__ASSIGNED TASK A__
Copy out every line in the rows below that contains the string "темы".

__SOURCE DOCUMENT__

═══

More and more organizations like yours are putting together teams to take charge of innovative projects. This is a good thing. Under the right circumstances, a team can be significantly more creative than any individual team member and is often better able to push creative ideas through the implementation process so that they may become innovations.

Here are ten quick rules for ensuring your teams are effective creative teams

1. Diversity

If you wanted to come up with some creative dessert ideas, you wouldn’t fill up a creative team with a dozen chocolate cake experts, would you? You would bring in experts in cakes, ice cream, candy, cookies, bread and probably some expert eaters as well. Likewise, when you want a creative team to work on new marketing ideas, don’t limit its population to marketing people. Bring in people from different divisions. A greater diversity of team members provides a wider range of experience, skills and thinking patterns and that results in a higher level of creativity.

2. Reward the team, not the individual

If you offer the entire team a reward for its creative ideas, they are motivated work together as a team to devise and develop creative ideas – and win rewards. When you reward individuals within the team for their creative ideas, they are motivated to act selfishly in order to win rewards. At best, that would probably include hiding information from fellow team members. At worst it might include stealing ideas and deception. Almost certainly, it will result in bad feelings when people see team-mates rewarded while they are not.

3. Teams are not forever

Over time, team members learn to understand each other. They “share common language and a common set of unspoken understandings”, which psychologists call “tacit knowledge.” This tacit knowledge facilitates easy communication flow and – provided the right impetus is there – makes it easy to be creative.  Likewise, the team develops an identity and hence pride in their performance.

After about two years or so, however, team members get to know each other too well. And with over-familiarization comes predictability and possibly even boredom. Thus, it is good to give teams time to jell, but bad to keep them together for too long. Ideally, you should mix and match team members every 18 to 24 months.

4. Establish processes for inter-team communication

Teams can learn from each other. Someone outside the team may see something in a problem that team members fail to see, simply because they are too close to the issue at hand. Alternatively, team A may look at an innovation challenge from a different perspective than team B and so be able to suggest alternative paths of problem solving. Hence, it is important to bring teams together and encourage inter-team communication. Nevertheless, it is also critical to ensure that teams do not get bogged down in inter-team meetings or report writing that detracts from creative problem solving. That said, I recommend periodic grand brainstorming meetings where teams summarize their work and other teams can provide suggestions.

5. Encourage good-humored rivalry

Many managers pit teams together in highly competitive situations hoping to motivate team members to push themselves harder. I am not sure that is a good thing. Excess stress has been shown not to be conducive to creativity – and heavy competition often results in heavy stress. On the other hand, good humor competition or even rivalry between teams adds a competitive edge with minimal stress. Moreover, friendly rivalry can make things more fun. And fun is almost always conducive to creativity.

6. Train team leaders in the basics of group creativity

In order to ensure teams extract the maximum creative potential from their teams, it is important that team leaders understand the basics of group creativity. This should include an understanding of creative problem solving methodology, motivating team members to be creative, keeping criticism in check (until the appropriate time), idea generation methods, and evaluation methods. A highly critical team leader can destroy a large team’s creative potential very quickly. On the other hand, a motivating team leader can push people to think more creatively than ever.

═══

__RAW DATA__

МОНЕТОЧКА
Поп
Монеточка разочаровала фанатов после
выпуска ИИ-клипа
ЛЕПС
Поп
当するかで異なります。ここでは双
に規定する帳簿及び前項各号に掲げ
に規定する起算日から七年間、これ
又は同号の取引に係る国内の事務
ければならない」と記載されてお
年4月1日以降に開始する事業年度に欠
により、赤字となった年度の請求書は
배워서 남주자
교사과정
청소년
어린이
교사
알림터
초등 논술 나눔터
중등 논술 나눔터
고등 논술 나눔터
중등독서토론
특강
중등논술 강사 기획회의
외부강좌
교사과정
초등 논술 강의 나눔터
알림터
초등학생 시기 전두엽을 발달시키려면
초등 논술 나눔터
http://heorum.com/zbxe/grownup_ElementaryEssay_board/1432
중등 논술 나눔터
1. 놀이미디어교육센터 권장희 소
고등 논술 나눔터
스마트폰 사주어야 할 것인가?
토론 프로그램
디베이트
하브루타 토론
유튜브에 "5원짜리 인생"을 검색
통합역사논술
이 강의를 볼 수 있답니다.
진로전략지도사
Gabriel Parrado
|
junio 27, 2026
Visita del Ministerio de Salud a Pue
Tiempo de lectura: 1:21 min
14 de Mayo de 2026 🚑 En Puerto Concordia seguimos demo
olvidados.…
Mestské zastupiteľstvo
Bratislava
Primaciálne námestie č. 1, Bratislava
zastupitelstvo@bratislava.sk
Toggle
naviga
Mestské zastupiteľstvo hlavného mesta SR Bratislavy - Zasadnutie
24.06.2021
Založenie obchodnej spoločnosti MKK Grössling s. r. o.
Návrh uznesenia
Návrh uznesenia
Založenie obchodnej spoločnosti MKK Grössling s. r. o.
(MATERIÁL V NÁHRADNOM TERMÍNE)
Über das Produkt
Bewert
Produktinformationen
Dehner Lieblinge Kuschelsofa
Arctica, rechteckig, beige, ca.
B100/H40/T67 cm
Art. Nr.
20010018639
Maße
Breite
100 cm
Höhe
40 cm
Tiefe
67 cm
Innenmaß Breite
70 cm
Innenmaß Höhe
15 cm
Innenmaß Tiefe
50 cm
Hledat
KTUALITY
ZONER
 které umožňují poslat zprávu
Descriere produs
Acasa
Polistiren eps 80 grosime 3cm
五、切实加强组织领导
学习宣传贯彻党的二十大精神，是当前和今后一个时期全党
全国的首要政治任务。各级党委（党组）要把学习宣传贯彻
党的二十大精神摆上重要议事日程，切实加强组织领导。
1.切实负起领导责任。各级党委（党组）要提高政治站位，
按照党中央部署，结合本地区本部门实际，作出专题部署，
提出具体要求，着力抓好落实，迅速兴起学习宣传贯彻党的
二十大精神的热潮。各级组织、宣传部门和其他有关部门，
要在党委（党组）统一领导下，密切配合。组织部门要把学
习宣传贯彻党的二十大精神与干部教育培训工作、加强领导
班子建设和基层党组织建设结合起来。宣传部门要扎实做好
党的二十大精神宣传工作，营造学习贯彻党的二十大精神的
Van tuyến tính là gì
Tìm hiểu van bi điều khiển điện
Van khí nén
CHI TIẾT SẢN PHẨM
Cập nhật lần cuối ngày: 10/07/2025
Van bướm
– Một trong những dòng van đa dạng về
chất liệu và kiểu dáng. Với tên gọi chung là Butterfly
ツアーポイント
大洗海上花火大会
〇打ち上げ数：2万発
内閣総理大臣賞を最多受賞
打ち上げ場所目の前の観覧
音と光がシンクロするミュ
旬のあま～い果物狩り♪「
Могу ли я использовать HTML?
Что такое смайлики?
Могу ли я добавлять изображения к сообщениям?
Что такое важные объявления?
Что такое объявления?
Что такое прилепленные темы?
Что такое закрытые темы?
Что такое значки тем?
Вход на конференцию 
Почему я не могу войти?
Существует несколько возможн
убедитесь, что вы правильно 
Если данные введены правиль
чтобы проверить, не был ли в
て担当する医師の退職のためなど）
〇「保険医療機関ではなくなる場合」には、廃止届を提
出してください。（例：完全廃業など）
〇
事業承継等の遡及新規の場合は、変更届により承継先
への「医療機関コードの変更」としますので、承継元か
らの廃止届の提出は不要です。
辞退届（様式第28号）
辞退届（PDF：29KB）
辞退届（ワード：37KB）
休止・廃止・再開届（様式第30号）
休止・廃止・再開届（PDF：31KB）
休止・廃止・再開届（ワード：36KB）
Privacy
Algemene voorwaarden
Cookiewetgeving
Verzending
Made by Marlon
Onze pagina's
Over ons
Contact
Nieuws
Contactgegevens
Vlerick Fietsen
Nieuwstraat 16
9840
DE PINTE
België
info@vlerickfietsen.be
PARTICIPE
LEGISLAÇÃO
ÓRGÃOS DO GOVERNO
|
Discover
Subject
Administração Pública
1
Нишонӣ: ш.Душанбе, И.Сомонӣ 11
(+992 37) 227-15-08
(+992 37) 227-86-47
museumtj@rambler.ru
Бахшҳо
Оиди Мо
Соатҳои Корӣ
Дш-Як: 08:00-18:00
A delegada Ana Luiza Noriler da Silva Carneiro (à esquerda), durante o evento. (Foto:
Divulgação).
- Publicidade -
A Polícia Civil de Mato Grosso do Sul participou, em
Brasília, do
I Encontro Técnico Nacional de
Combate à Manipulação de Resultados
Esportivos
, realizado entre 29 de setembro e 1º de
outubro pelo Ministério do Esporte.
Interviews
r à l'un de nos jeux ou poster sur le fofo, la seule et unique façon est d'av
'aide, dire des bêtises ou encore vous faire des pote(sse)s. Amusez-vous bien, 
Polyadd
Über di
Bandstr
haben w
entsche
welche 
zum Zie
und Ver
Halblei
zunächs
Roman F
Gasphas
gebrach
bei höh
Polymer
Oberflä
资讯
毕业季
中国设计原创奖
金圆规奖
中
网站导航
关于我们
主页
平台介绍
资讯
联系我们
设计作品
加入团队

═══

__ASSIGNED TASK B__
List each numbered rule heading that appears in the creative-teams article above.

__RESULT A__
Что такое прилепленные темы?
Что такое закрытые темы?

__RESULT B__
1. Diversity
2. Reward the team, not the individual
3. Teams are not forever
4. Establish processes for inter-team communication
5. Encourage good-humored rivalry
6. Train team leaders in the basics of group creativity